Monday, August 20, 2001 at 3:12 PM
Welfare reform efforts in Cuyahoga County have taken a big hit since the new state budget went into effect. Earlier this summer the legislature axed more than $65 million from the last budget's allotment to the county for welfare-to-work programs. That nearly 65% cut is being felt right now as local community organizations trim or suspend their programs. 90.3 WCPN's Bill Rice reports.
Bill Rice- At the Spanish American Committee offices on Cleveland's West Side, things sound pretty business-as-usual on this Thursday morning. A few clients wait in the lobby, here to take advantage of the variety of services the Committee provides low income, mostly Hispanic residents. Most of the agency's programs are still in place. But one, a job readiness program run under contract for the county, is on hiatus, says program director Efrain Soto.
Efrain Soto- The status of the program now is yes, the contract has ended, and I understand the county is going to start writing contracts on the fiscal year. And we're waiting for them to complete the process so we can start again.
BR- The Spanish American Committee is one of more than a hundred private community agencies Cuyahoga County has contracted to provide a variety of welfare-related programs. Most of them are support-related: County officials have long maintained that services like child-care and transportation subsidies, help with rent, and job skills training are integral to helping welfare recipients become self sufficient, and that community groups were best suited to provide them. Betty Meyer heads the county's Health and Human Service Department.
Betty Meyer- We've had significantly less dollars to put into contracts with community agencies to provide svcs for families - both to get families working and also the kinds of svcs we think have helped families stay working.
BR- Meyer says most of more than 100 such contracts expired on June 30th. She says the county is now looking at new proposals. But the dramatic decrease in state funding for welfare-to-work programs - the county got $44 million this year, compared to $106 million last year - means money is much tighter.
BM- We will be entering into contracts at a very much reduced number, both participants and dollars-wise.
BR- Meyer predicts feels cutting back support services for those trying to make the transition from welfare-to-work could have detrimental effects on welfare reform efforts. People can't work if they don't have stable housing, reliable child care or job skills, she says. And once they go to work, they still can't escape poverty wages without additional job skills training. Welfare reform, Meyer says, is more than removing people from the welfare roles.
BM- The commissioners agreement with the community was that the job was not finished until people had a job that would truly allow them to support their family without reliance on government.
BR- The state funding situation so hampers that effort, Meyer and other county officials say, that they're resorting to legal means to try to have it restored. They say the diversion of Temporary Assistance to Needy Families, or TANF funds - which is federal money - away from welfare-related programs and into other areas like education, goes against the spirit, if not the letter, of the federal welfare reform passed back in 1997. Jimmy Dimora is President of the three-member county commission.
Jimmy Dimora- The Congress earmarked, they said specifically these dollars are for TANF recipients and for programs and services to help TANF recipients get off welfare and make them self-sufficient. It didn't say "State of Ohio, you can use those dollars any way you saw fit.

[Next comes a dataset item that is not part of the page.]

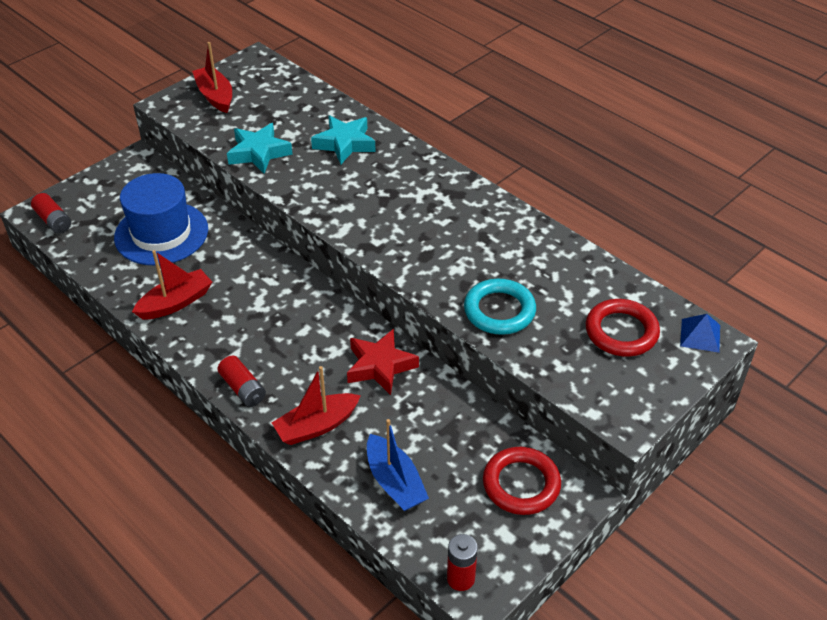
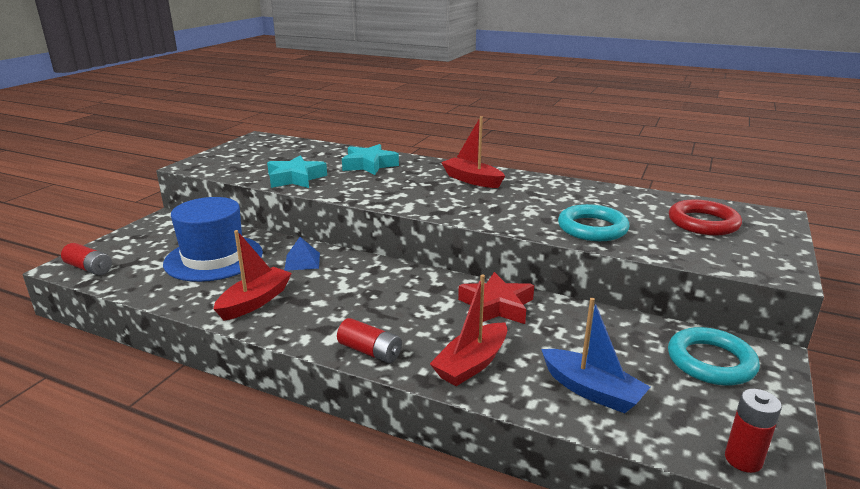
camera: 20 degrees left, 20 degrees down
red boat [192,42,232,113] -> red boat moved to [441,116,505,188]
red ring [483,447,561,515] -> turquoise ring [668,327,760,386]
blue pyramid [680,314,720,353] -> blue pyramid moved to [284,237,320,271]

BR- Dimora says the county will file a lawsuit against the state making that claim, both in federal and state court, probably by the end of the month.
Not only is the state cutting way back on public assistance funding, but there's also growing concern that a slowing economy could eventually make it even tougher for people leaving welfare to find jobs. Health and Human Services Chief Betty Meyer says this has not become a problem yet in Cuyahoga County, but it could. And other advocates for the poor are worried - not just about state cutbacks or an economic slowdown, but about the increasingly bleak outlook for Cleveland's poor they may create. Efrain Soto, at the Spanish American Committee, says his organization continues to provide support services to the extent that it can.
ES- The only difference is that they don't report their activities to the county. The county isn't responsible for that.
BR- The six people who ran the job readiness program that's now on hold, Soto says, are working in other departments. The Committee, just like many other community-based agencies, has submitted proposals for new contracts to the county. But, he says, those proposals may go unfulfilled since there are far fewer welfare-related dollars to go around. In Cleveland, Bill Rice, 90.3 WCPN News.